_TEXT UNDER STUDY_
◆ ◆ ◆ ◆ ◆

On July 1, 1998, the Company acquired the following businesses and brands from
The Shansby Group and other investors: Arrowhead Mills (natural foods), DeBoles
Nutritional Foods (natural pasta products), Terra Chips (natural vegetable
chips) and Garden of Eatin', Inc. (natural snack products). The aggregate
purchase price, including acquisition costs, for these businesses amounted to
approximately $61.5 million. The purchase price was paid by the issuance of
1,716,111 shares of the Company's common stock with a market value of $39.75
million and approximately $21.7 million in cash. In addition, the Company
repaid approximately $20.8 million of outstanding debt of the acquired
businesses. To finance the acquisition, the Company entered into a $75 million
credit facility with its bank providing for a $60 million Term Loan and a $15
million revolving credit line.
On October 14, 1997, the Company completed a tender offer for all of the shares
of Westbrae Natural, Inc. ("Westbrae), a publicly-owned company, for $3.625 per
share of common stock. The aggregate cash purchase price, including acquisition
costs, amounted to approximately $24 million. In addition, the Company repaid
approximately $2.1 million of outstanding Westbrae debt. Westbrae (formerly
known as Vestro Natural Foods, Inc.) is a leading formulator and marketer of
high quality natural and organic foods sold under the brand names Westbrae
Natural, Westsoy, Little Bear and Bearitos, encompassing 300 food items such as
non-dairy beverages, chips, snacks, beans and soups.
Unaudited pro forma results of operations (in thousands, except per share
amounts) for the nine months ended March 31, 1998, assuming the above
acquisitions, excluding Nile Spice which is not material, had occurred as of
July 1, 1997 are as follows:
Nine Months Ended
March 31, 1998
-----------------
Net sales $126,175
Net income 3,895
Net income per share (diluted) $ .30
The pro forma operating results shown above are not necessarily indicative of
operations in the periods following acquisition.

◆ ◆ ◆ ◆ ◆

_EXERCISE DATA_

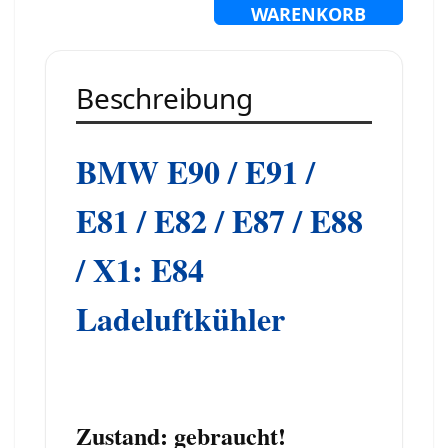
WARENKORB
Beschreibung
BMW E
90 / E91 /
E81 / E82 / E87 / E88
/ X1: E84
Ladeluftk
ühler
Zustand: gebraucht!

◆ ◆ ◆ ◆ ◆

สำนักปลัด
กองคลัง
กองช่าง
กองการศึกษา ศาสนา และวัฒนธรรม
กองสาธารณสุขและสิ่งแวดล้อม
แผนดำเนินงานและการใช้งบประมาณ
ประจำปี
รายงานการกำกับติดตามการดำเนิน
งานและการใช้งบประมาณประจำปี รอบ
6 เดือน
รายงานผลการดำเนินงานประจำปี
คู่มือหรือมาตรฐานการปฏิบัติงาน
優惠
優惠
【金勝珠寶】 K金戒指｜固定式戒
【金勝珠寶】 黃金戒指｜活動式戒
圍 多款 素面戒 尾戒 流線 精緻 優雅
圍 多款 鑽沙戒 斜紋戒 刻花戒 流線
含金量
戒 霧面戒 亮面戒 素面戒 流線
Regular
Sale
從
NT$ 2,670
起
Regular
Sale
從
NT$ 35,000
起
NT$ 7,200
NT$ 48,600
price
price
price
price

◆ ◆ ◆ ◆ ◆

_WHAT TO WORK ON_
Answer these questions using the text on the company's acquisitions.
1. How many shares of common stock were issued toward the purchase price of the businesses acquired on July 1, 1998?
2. What price per share of common stock did the tender offer for Westbrae pay?
3. What pro forma net sales are given for the nine months ended March 31, 1998?

_TASK OUTPUT_
1. 1,716,111 shares
2. $3.625 per share
3. $126,175 (in thousands)